■ **Problem details**
Give a verbatim copy of the lines below, minus the pictures.

■ **Available data**
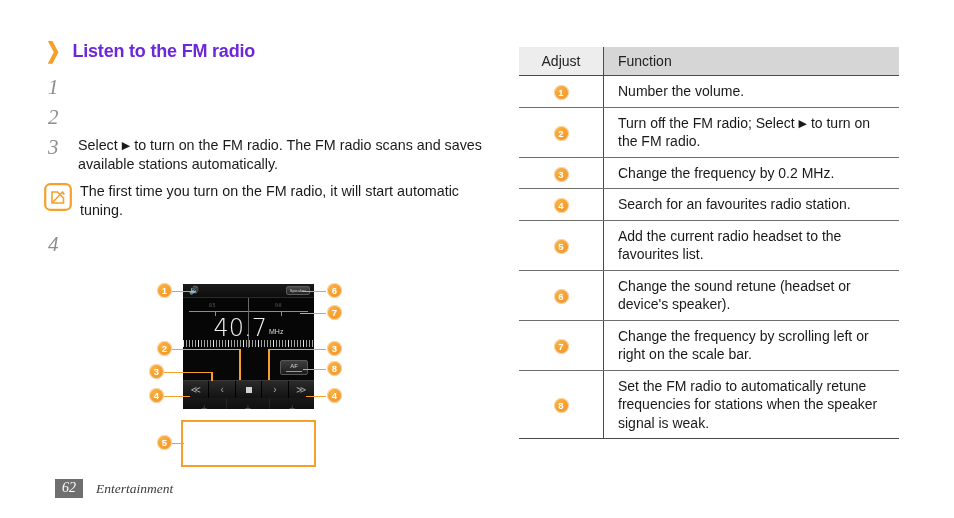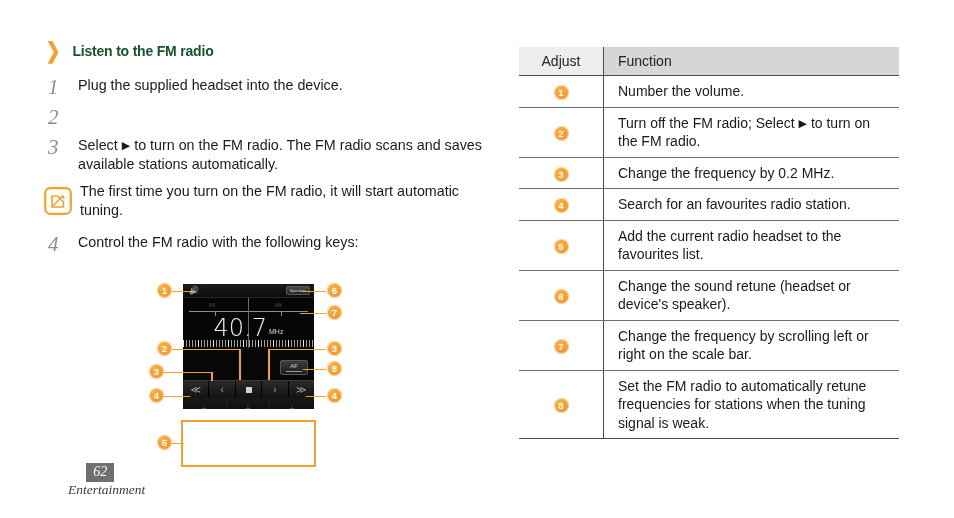--- a/index.html
+++ b/index.html
@@ -33,24 +33,24 @@
   .chev-icon {
     color: #f5a02a;
     font-size: 22px;
     font-weight: bold;
     line-height: 1;
     display: inline-block;
     transform: scaleX(0.8);
   }
   .section-heading h1 {
     margin: 0;
-    font-size: 14px;
+    font-size: 18px;
     font-weight: bold;
     letter-spacing: -0.2px;
-    color: #14532d;
+    color: #6d28d9;
   }
 
   .step {
     display: flex;
     align-items: flex-start;
     margin-bottom: 9px;
   }
   .step-num {
     width: 30px;
     flex: 0 0 30px;
@@ -71,21 +71,21 @@
   .step-text b { font-weight: bold; }
   .tri {
     font-size: 11px;
     vertical-align: 1px;
     letter-spacing: 0;
   }
 
   
   .note {
     display: flex;
-    align-items: center;
+    align-items: flex-start;
     margin: 2px 0 14px 0;
   }
   .note-icon {
     flex: 0 0 30px;
     width: 30px;
     margin-left: 0px;
     margin-top: 1px;
   }
   .note-icon svg { display: block; }
   .note-text {
@@ -381,21 +381,20 @@
     box-shadow: 0 0 0 1px rgba(255,255,255,0.55) inset;
   }
 
   
   #footer {
     position: absolute;
     left: 55px;
     bottom: 20px;
     display: flex;
     align-items: center;
-    flex-direction: column;
   }
   #footer .pg {
     background: #6f6f6f;
     color: #fff;
     font-family: "Liberation Serif", serif;
     font-style: italic;
     font-size: 14px;
     padding: 2px 7px 3px 7px;
     line-height: 14px;
   }
@@ -412,21 +411,20 @@
 
 <div id="left-col">
 
   <div class="section-heading">
     <span class="chev-icon">❯</span>
     <h1>Listen to the FM radio</h1>
   </div>
 
   <div class="step">
     <div class="step-num">1</div>
-    <div class="step-text">Plug the supplied headset into the device.</div>
   </div>
 
   <div class="step">
     <div class="step-num">2</div>
   </div>
 
   <div class="step">
     <div class="step-num">3</div>
     <div class="step-text">Select <span class="tri">▶</span> to turn on the FM radio. The FM radio scans and saves available stations automatically.</div>
   </div>
@@ -438,21 +436,20 @@
         <path d="M8 20 L8 9 L13.5 9 L19.5 15 L19.5 20 Z" fill="none" stroke="#f5a02a" stroke-width="1.6"></path>
         <path d="M8.5 19.5 L19 8.5" stroke="#f5a02a" stroke-width="1.6" fill="none"></path>
         <path d="M18.6 8.2 L21 10.6 L19.6 12 L17.2 9.6 Z" fill="#f5a02a"></path>
       </svg>
     </div>
     <div class="note-text">The first time you turn on the FM radio, it will start automatic tuning.</div>
   </div>
 
   <div class="step">
     <div class="step-num">4</div>
-    <div class="step-text">Control the FM radio with the following keys:</div>
   </div>
 
 </div>
 
 <div id="figure">
 
   <div id="phone-screen">
 
     <div class="p-topbar">
       <span class="p-vol">🔊</span>
@@ -583,21 +580,21 @@
       <tr>
         <td class="c-num"><span class="tbadge">6</span></td>
         <td class="c-fn">Change the sound retune (headset or device's speaker).</td>
       </tr>
       <tr>
         <td class="c-num"><span class="tbadge">7</span></td>
         <td class="c-fn">Change the frequency by scrolling left or right on the scale bar.</td>
       </tr>
       <tr>
         <td class="c-num"><span class="tbadge">8</span></td>
-        <td class="c-fn">Set the FM radio to automatically retune frequencies for stations when the tuning signal is weak.</td>
+        <td class="c-fn">Set the FM radio to automatically retune frequencies for stations when the speaker signal is weak.</td>
       </tr>
     </tbody>
   </table>
 </div>
 
 <div id="footer">
   <span class="pg">62</span>
   <span class="sec">Entertainment</span>
 </div>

■ **Result**
--- a/index.html
+++ b/index.html
@@ -33,24 +33,24 @@
   .chev-icon {
     color: #f5a02a;
     font-size: 22px;
     font-weight: bold;
     line-height: 1;
     display: inline-block;
     transform: scaleX(0.8);
   }
   .section-heading h1 {
     margin: 0;
-    font-size: 14px;
+    font-size: 18px;
     font-weight: bold;
     letter-spacing: -0.2px;
-    color: #14532d;
+    color: #6d28d9;
   }
 
   .step {
     display: flex;
     align-items: flex-start;
     margin-bottom: 9px;
   }
   .step-num {
     width: 30px;
     flex: 0 0 30px;
@@ -71,21 +71,21 @@
   .step-text b { font-weight: bold; }
   .tri {
     font-size: 11px;
     vertical-align: 1px;
     letter-spacing: 0;
   }
 
   
   .note {
     display: flex;
-    align-items: center;
+    align-items: flex-start;
     margin: 2px 0 14px 0;
   }
   .note-icon {
     flex: 0 0 30px;
     width: 30px;
     margin-left: 0px;
     margin-top: 1px;
   }
   .note-icon svg { display: block; }
   .note-text {
@@ -381,21 +381,20 @@
     box-shadow: 0 0 0 1px rgba(255,255,255,0.55) inset;
   }
 
   
   #footer {
     position: absolute;
     left: 55px;
     bottom: 20px;
     display: flex;
     align-items: center;
-    flex-direction: column;
   }
   #footer .pg {
     background: #6f6f6f;
     color: #fff;
     font-family: "Liberation Serif", serif;
     font-style: italic;
     font-size: 14px;
     padding: 2px 7px 3px 7px;
     line-height: 14px;
   }
@@ -412,21 +411,20 @@
 
 <div id="left-col">
 
   <div class="section-heading">
     <span class="chev-icon">❯</span>
     <h1>Listen to the FM radio</h1>
   </div>
 
   <div class="step">
     <div class="step-num">1</div>
-    <div class="step-text">Plug the supplied headset into the device.</div>
   </div>
 
   <div class="step">
     <div class="step-num">2</div>
   </div>
 
   <div class="step">
     <div class="step-num">3</div>
     <div class="step-text">Select <span class="tri">▶</span> to turn on the FM radio. The FM radio scans and saves available stations automatically.</div>
   </div>
@@ -438,21 +436,20 @@
         <path d="M8 20 L8 9 L13.5 9 L19.5 15 L19.5 20 Z" fill="none" stroke="#f5a02a" stroke-width="1.6"></path>
         <path d="M8.5 19.5 L19 8.5" stroke="#f5a02a" stroke-width="1.6" fill="none"></path>
         <path d="M18.6 8.2 L21 10.6 L19.6 12 L17.2 9.6 Z" fill="#f5a02a"></path>
       </svg>
     </div>
     <div class="note-text">The first time you turn on the FM radio, it will start automatic tuning.</div>
   </div>
 
   <div class="step">
     <div class="step-num">4</div>
-    <div class="step-text">Control the FM radio with the following keys:</div>
   </div>
 
 </div>
 
 <div id="figure">
 
   <div id="phone-screen">
 
     <div class="p-topbar">
       <span class="p-vol">🔊</span>
@@ -583,21 +580,21 @@
       <tr>
         <td class="c-num"><span class="tbadge">6</span></td>
         <td class="c-fn">Change the sound retune (headset or device's speaker).</td>
       </tr>
       <tr>
         <td class="c-num"><span class="tbadge">7</span></td>
         <td class="c-fn">Change the frequency by scrolling left or right on the scale bar.</td>
       </tr>
       <tr>
         <td class="c-num"><span class="tbadge">8</span></td>
-        <td class="c-fn">Set the FM radio to automatically retune frequencies for stations when the tuning signal is weak.</td>
+        <td class="c-fn">Set the FM radio to automatically retune frequencies for stations when the speaker signal is weak.</td>
       </tr>
     </tbody>
   </table>
 </div>
 
 <div id="footer">
   <span class="pg">62</span>
   <span class="sec">Entertainment</span>
 </div>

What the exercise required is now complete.